▶ **PROBLEM TO SOLVE**: An exact copy of every entry is required, minus the pictures.

▶ **MATERIAL TO PROCESS**:
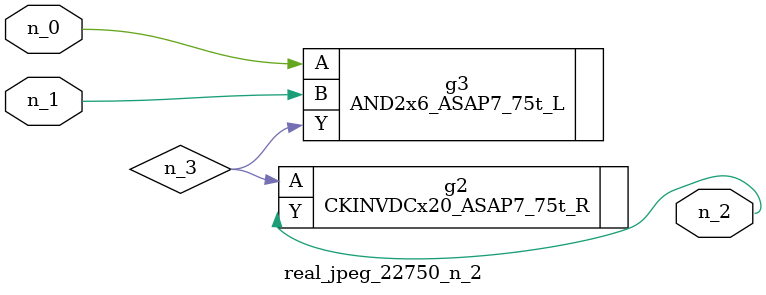
<source format=v>
module real_jpeg_22750_n_2 (n_1, n_0, n_2);

input n_1;
input n_0;

output n_2;

wire n_3;

AND2x6_ASAP7_75t_L g3 ( 
.A(n_0),
.B(n_1),
.Y(n_3)
);

CKINVDCx20_ASAP7_75t_R g2 ( 
.A(n_3),
.Y(n_2)
);


endmodule
</source>
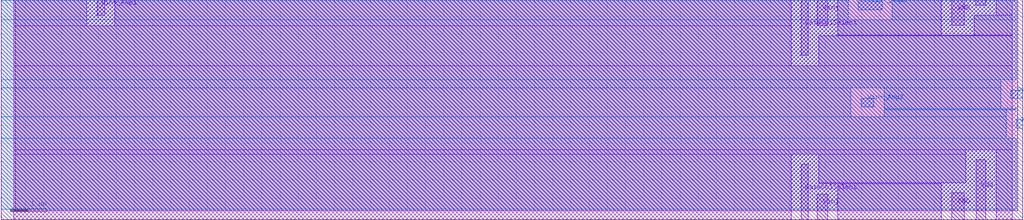
<source format=lef>
VERSION 5.7 ;
  NOWIREEXTENSIONATPIN ON ;
  DIVIDERCHAR "/" ;
  BUSBITCHARS "[]" ;
UNITS
  DATABASE MICRONS 200 ;
END UNITS

LAYER via2
  TYPE CUT ;
END via2

LAYER via
  TYPE CUT ;
END via

LAYER nwell
  TYPE MASTERSLICE ;
END nwell

LAYER via3
  TYPE CUT ;
END via3

LAYER pwell
  TYPE MASTERSLICE ;
END pwell

LAYER via4
  TYPE CUT ;
END via4

LAYER mcon
  TYPE CUT ;
END mcon

LAYER met6
  TYPE ROUTING ;
  WIDTH 0.030000 ;
  SPACING 0.040000 ;
  DIRECTION HORIZONTAL ;
END met6

LAYER met1
  TYPE ROUTING ;
  WIDTH 0.140000 ;
  SPACING 0.140000 ;
  DIRECTION HORIZONTAL ;
END met1

LAYER met3
  TYPE ROUTING ;
  WIDTH 0.300000 ;
  SPACING 0.300000 ;
  DIRECTION HORIZONTAL ;
END met3

LAYER met2
  TYPE ROUTING ;
  WIDTH 0.140000 ;
  SPACING 0.140000 ;
  DIRECTION HORIZONTAL ;
END met2

LAYER met4
  TYPE ROUTING ;
  WIDTH 0.300000 ;
  SPACING 0.300000 ;
  DIRECTION HORIZONTAL ;
END met4

LAYER met5
  TYPE ROUTING ;
  WIDTH 1.600000 ;
  SPACING 1.600000 ;
  DIRECTION HORIZONTAL ;
END met5

LAYER li1
  TYPE ROUTING ;
  WIDTH 0.170000 ;
  SPACING 0.170000 ;
  DIRECTION HORIZONTAL ;
END li1

MACRO sky130_hilas_TA2Cell_1FG_Strong
  CLASS BLOCK ;
  FOREIGN sky130_hilas_TA2Cell_1FG_Strong ;
  ORIGIN 26.170 -1.400 ;
  SIZE 28.100 BY 6.050 ;
  PIN Vin+_Amp2
    USE ANALOG ;
    PORT
      LAYER met2 ;
        RECT -2.520 4.510 -2.170 4.750 ;
    END
  END Vin+_Amp2
  PIN Vin-_Amp2
    USE ANALOG ;
    PORT
      LAYER met2 ;
        RECT -2.600 7.180 -1.940 7.420 ;
    END
  END Vin-_Amp2
  PIN Vdd
    USE POWER ;
    PORT
      LAYER met1 ;
        RECT 0.630 7.300 0.910 7.450 ;
    END
    PORT
      LAYER met1 ;
        RECT 0.640 1.400 0.910 3.050 ;
    END
  END Vdd
  PIN GateColSelect
    USE ANALOG ;
    PORT
      LAYER met1 ;
        RECT -4.160 5.920 -3.970 7.450 ;
    END
    PORT
      LAYER met1 ;
        RECT -4.160 1.400 -3.970 2.930 ;
    END
  END GateColSelect
  PIN Vin+_Amp1
    USE ANALOG ;
    PORT
      LAYER met1 ;
        RECT -23.530 7.020 -23.320 7.450 ;
    END
  END Vin+_Amp1
  PIN GND
    USE GROUND ;
    PORT
      LAYER met1 ;
        RECT -0.030 6.750 0.310 7.450 ;
    END
    PORT
      LAYER met1 ;
        RECT -0.030 1.400 0.310 2.140 ;
    END
  END GND
  PIN output2
    PORT
      LAYER met2 ;
        RECT 1.750 3.920 1.930 4.150 ;
    END
  END output2
  PIN output1
    USE ANALOG ;
    PORT
      LAYER met2 ;
        RECT 1.600 4.740 1.930 4.970 ;
    END
  END output1
  PIN Vinj
    USE POWER ;
    PORT
      LAYER met1 ;
        RECT -3.720 6.740 -3.440 7.450 ;
    END
    PORT
      LAYER met1 ;
        RECT -3.720 1.400 -3.440 2.110 ;
    END
  END Vinj
  OBS
      LAYER li1 ;
        RECT -25.780 1.650 1.790 7.450 ;
      LAYER met1 ;
        RECT -25.820 6.740 -23.810 7.450 ;
        RECT -23.040 6.740 -4.440 7.450 ;
        RECT -25.820 5.640 -4.440 6.740 ;
        RECT -3.160 6.470 -0.310 7.450 ;
        RECT 1.190 7.020 1.630 7.450 ;
        RECT 0.590 6.470 1.630 7.020 ;
        RECT -3.160 6.460 1.630 6.470 ;
        RECT -3.690 5.640 1.630 6.460 ;
        RECT -25.820 3.330 1.630 5.640 ;
        RECT -25.820 3.210 0.360 3.330 ;
        RECT -25.820 1.400 -4.440 3.210 ;
        RECT -3.690 2.420 0.360 3.210 ;
        RECT -3.690 2.390 -0.310 2.420 ;
        RECT -3.160 1.400 -0.310 2.390 ;
        RECT 1.190 1.400 1.630 3.330 ;
      LAYER met2 ;
        RECT -26.170 6.900 -2.880 7.440 ;
        RECT -1.660 6.900 1.750 7.440 ;
        RECT -26.170 5.250 1.750 6.900 ;
        RECT -26.170 5.030 1.320 5.250 ;
        RECT -26.170 4.230 -2.800 5.030 ;
        RECT -1.890 4.460 1.320 5.030 ;
        RECT -1.890 4.430 1.750 4.460 ;
        RECT -1.890 4.230 1.470 4.430 ;
        RECT -26.170 3.640 1.470 4.230 ;
        RECT -26.170 1.690 1.750 3.640 ;
  END
END sky130_hilas_TA2Cell_1FG_Strong
END LIBRARY


</source>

▶ **OUTPUT FOR THIS TASK**:
<source format=v>
module real_jpeg_22750_n_2 (n_1, n_0, n_2);

input n_1;
input n_0;

output n_2;

wire n_3;

AND2x6_ASAP7_75t_L g3 ( 
.A(n_0),
.B(n_1),
.Y(n_3)
);

CKINVDCx20_ASAP7_75t_R g2 ( 
.A(n_3),
.Y(n_2)
);


endmodule
</source>
<source format=lef>
VERSION 5.7 ;
  NOWIREEXTENSIONATPIN ON ;
  DIVIDERCHAR "/" ;
  BUSBITCHARS "[]" ;
UNITS
  DATABASE MICRONS 200 ;
END UNITS

LAYER via2
  TYPE CUT ;
END via2

LAYER via
  TYPE CUT ;
END via

LAYER nwell
  TYPE MASTERSLICE ;
END nwell

LAYER via3
  TYPE CUT ;
END via3

LAYER pwell
  TYPE MASTERSLICE ;
END pwell

LAYER via4
  TYPE CUT ;
END via4

LAYER mcon
  TYPE CUT ;
END mcon

LAYER met6
  TYPE ROUTING ;
  WIDTH 0.030000 ;
  SPACING 0.040000 ;
  DIRECTION HORIZONTAL ;
END met6

LAYER met1
  TYPE ROUTING ;
  WIDTH 0.140000 ;
  SPACING 0.140000 ;
  DIRECTION HORIZONTAL ;
END met1

LAYER met3
  TYPE ROUTING ;
  WIDTH 0.300000 ;
  SPACING 0.300000 ;
  DIRECTION HORIZONTAL ;
END met3

LAYER met2
  TYPE ROUTING ;
  WIDTH 0.140000 ;
  SPACING 0.140000 ;
  DIRECTION HORIZONTAL ;
END met2

LAYER met4
  TYPE ROUTING ;
  WIDTH 0.300000 ;
  SPACING 0.300000 ;
  DIRECTION HORIZONTAL ;
END met4

LAYER met5
  TYPE ROUTING ;
  WIDTH 1.600000 ;
  SPACING 1.600000 ;
  DIRECTION HORIZONTAL ;
END met5

LAYER li1
  TYPE ROUTING ;
  WIDTH 0.170000 ;
  SPACING 0.170000 ;
  DIRECTION HORIZONTAL ;
END li1

MACRO sky130_hilas_TA2Cell_1FG_Strong
  CLASS BLOCK ;
  FOREIGN sky130_hilas_TA2Cell_1FG_Strong ;
  ORIGIN 26.170 -1.400 ;
  SIZE 28.100 BY 6.050 ;
  PIN Vin+_Amp2
    USE ANALOG ;
    PORT
      LAYER met2 ;
        RECT -2.520 4.510 -2.170 4.750 ;
    END
  END Vin+_Amp2
  PIN Vin-_Amp2
    USE ANALOG ;
    PORT
      LAYER met2 ;
        RECT -2.600 7.180 -1.940 7.420 ;
    END
  END Vin-_Amp2
  PIN Vdd
    USE POWER ;
    PORT
      LAYER met1 ;
        RECT 0.630 7.300 0.910 7.450 ;
    END
    PORT
      LAYER met1 ;
        RECT 0.640 1.400 0.910 3.050 ;
    END
  END Vdd
  PIN GateColSelect
    USE ANALOG ;
    PORT
      LAYER met1 ;
        RECT -4.160 5.920 -3.970 7.450 ;
    END
    PORT
      LAYER met1 ;
        RECT -4.160 1.400 -3.970 2.930 ;
    END
  END GateColSelect
  PIN Vin+_Amp1
    USE ANALOG ;
    PORT
      LAYER met1 ;
        RECT -23.530 7.020 -23.320 7.450 ;
    END
  END Vin+_Amp1
  PIN GND
    USE GROUND ;
    PORT
      LAYER met1 ;
        RECT -0.030 6.750 0.310 7.450 ;
    END
    PORT
      LAYER met1 ;
        RECT -0.030 1.400 0.310 2.140 ;
    END
  END GND
  PIN output2
    PORT
      LAYER met2 ;
        RECT 1.750 3.920 1.930 4.150 ;
    END
  END output2
  PIN output1
    USE ANALOG ;
    PORT
      LAYER met2 ;
        RECT 1.600 4.740 1.930 4.970 ;
    END
  END output1
  PIN Vinj
    USE POWER ;
    PORT
      LAYER met1 ;
        RECT -3.720 6.740 -3.440 7.450 ;
    END
    PORT
      LAYER met1 ;
        RECT -3.720 1.400 -3.440 2.110 ;
    END
  END Vinj
  OBS
      LAYER li1 ;
        RECT -25.780 1.650 1.790 7.450 ;
      LAYER met1 ;
        RECT -25.820 6.740 -23.810 7.450 ;
        RECT -23.040 6.740 -4.440 7.450 ;
        RECT -25.820 5.640 -4.440 6.740 ;
        RECT -3.160 6.470 -0.310 7.450 ;
        RECT 1.190 7.020 1.630 7.450 ;
        RECT 0.590 6.470 1.630 7.020 ;
        RECT -3.160 6.460 1.630 6.470 ;
        RECT -3.690 5.640 1.630 6.460 ;
        RECT -25.820 3.330 1.630 5.640 ;
        RECT -25.820 3.210 0.360 3.330 ;
        RECT -25.820 1.400 -4.440 3.210 ;
        RECT -3.690 2.420 0.360 3.210 ;
        RECT -3.690 2.390 -0.310 2.420 ;
        RECT -3.160 1.400 -0.310 2.390 ;
        RECT 1.190 1.400 1.630 3.330 ;
      LAYER met2 ;
        RECT -26.170 6.900 -2.880 7.440 ;
        RECT -1.660 6.900 1.750 7.440 ;
        RECT -26.170 5.250 1.750 6.900 ;
        RECT -26.170 5.030 1.320 5.250 ;
        RECT -26.170 4.230 -2.800 5.030 ;
        RECT -1.890 4.460 1.320 5.030 ;
        RECT -1.890 4.430 1.750 4.460 ;
        RECT -1.890 4.230 1.470 4.430 ;
        RECT -26.170 3.640 1.470 4.230 ;
        RECT -26.170 1.690 1.750 3.640 ;
  END
END sky130_hilas_TA2Cell_1FG_Strong
END LIBRARY


</source>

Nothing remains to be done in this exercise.